Une explication plus complète ➜ https://lnkd.in/g7QtmJjM
Une autre explication (et les limites) par EODD ingénieurs conseils (billet 3) ➜ https://lnkd.in/gKhgpPyi
Outil en ligne avec un diagramme psychométrique ➜ https://lnkd.in/g5TERdUC
Baruch Givoni ➜ https://lnkd.in/gNHiV95W
D/ Le confort avec l’humain
Pour finir, on a donc vu 3 méthodes pour regarder le confort, mais à chaque fois, l’être humain est mis un peu de côté.
Eh bien, c’est ce côté “tout dépend de tout, le confort c’est subjectif” que le Chercheur P. O Fanger (1970) a voulu résoudre avec sa méthode statistique empirique dite de “Fanger”, le PMV/PPD.
L’idée ici c’est de trouver le nombre de personne insatisfaite à l’aide d’un vote “moyen” sur le confort en prenant en compte non seulement les paramètres physiques de l’environnement (température air, murs, vitesse d’air, humidité) mais aussi 2 paramètres dépendants de notre comportement, ce que l’on fait et comment on est habillé.
Ces 6 paramètres permettent de trouver le PMV (Predicted Mean Vote), à savoir quelle serait l’appréciation du confort sur une échelle de -3 à 3, zéro étant un état ni chaud ni froid.
Le corollaire, en relation linéaire, c’est que suivant le PMV, on peut connaître le pourcentage de personnes insatisfaites (PPD, Predicted Percentage of Dissatisfied). Par exemple si le PMV est 0 (donc parfait) il y a quand même forcément 5% de personnes qui sont inconfortables. Avec un PMV entre -0,5 et +0,5 il y a 10% d’insatisfaits, de PPD.
Voilà, c’est ça le PMV/PPD et les 10% sont la limite maximale souvent utilisée, ce qu’on pourrait appeler la zone de confort.
Si le PMV/PPD semble parfait, il n’est pas utilisé si souvent car il date un peu (il existe au moins 2 versions améliorées dont une pour les bâtiments non climatisés dans les climats chauds) mais surtout parce qu’il ne regarde pas la température de l’air extérieur et donc n’est pas idéal dans un bâtiment sans climatisation (voir confort adaptatif).

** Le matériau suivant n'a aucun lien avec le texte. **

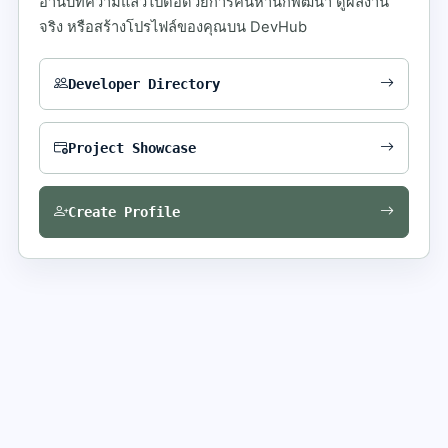
อ่านบทความแล้วไปต่อด้วยการค้นหานักพัฒนา ดูผลงาน
จริง หรือสร้างโปรไฟล์ของคุณบน DevHub
Developer Directory
Project Showcase
Create Profile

On peut aussi noter qu’en impliquant l’usager, il met un peu en second plan le bâtiment. Certains diront que c’est une bonne chose, je pense surtout qu’il faut les 2 de manière indépendante. Un bon bâtiment et aussi des bons usages et usagers.
Voilà, pour les espaces intérieurs vous avez les 4 grands indicateurs du confort.
La température d’air, le confort adaptatif, le confort « de Givoni » ➜ https://lnkd.in/gGBasUgd
Un bon article sur le PMV/PPD [EN] ➜ https://lnkd.in/eirPmea9
Pour aller beaucoup plus loin [EN] ➜ https://lnkd.in/egYsS43E
E/ Tentative de conclusion
Est-il vraiment possible de conclure sur le confort d’été, qui est souvent un sujet de débat très technique ?
Peut-être commencer par dire que, malgré le côté « tout dépend de tout », c’est calculable et il est possible d’utiliser des indicateurs et des seuils qui correspondent à un certain confort, à une zone de confort.
Et si la température de l’air est parfois décriée, elle reste un bon indicateur. On peut pousser plus loin avec le diagramme de Givoni qui possède de nombreux atouts.
Un point d’attention important réside dans l’usage des données de départ notamment, le fichier météo (intégration de l’ICU et du changement climatique).
Bref en 2024, s’attarder sur le confort d’été ne devrait pas être une question mais une obligation, bien aidée déjà par la RE2020.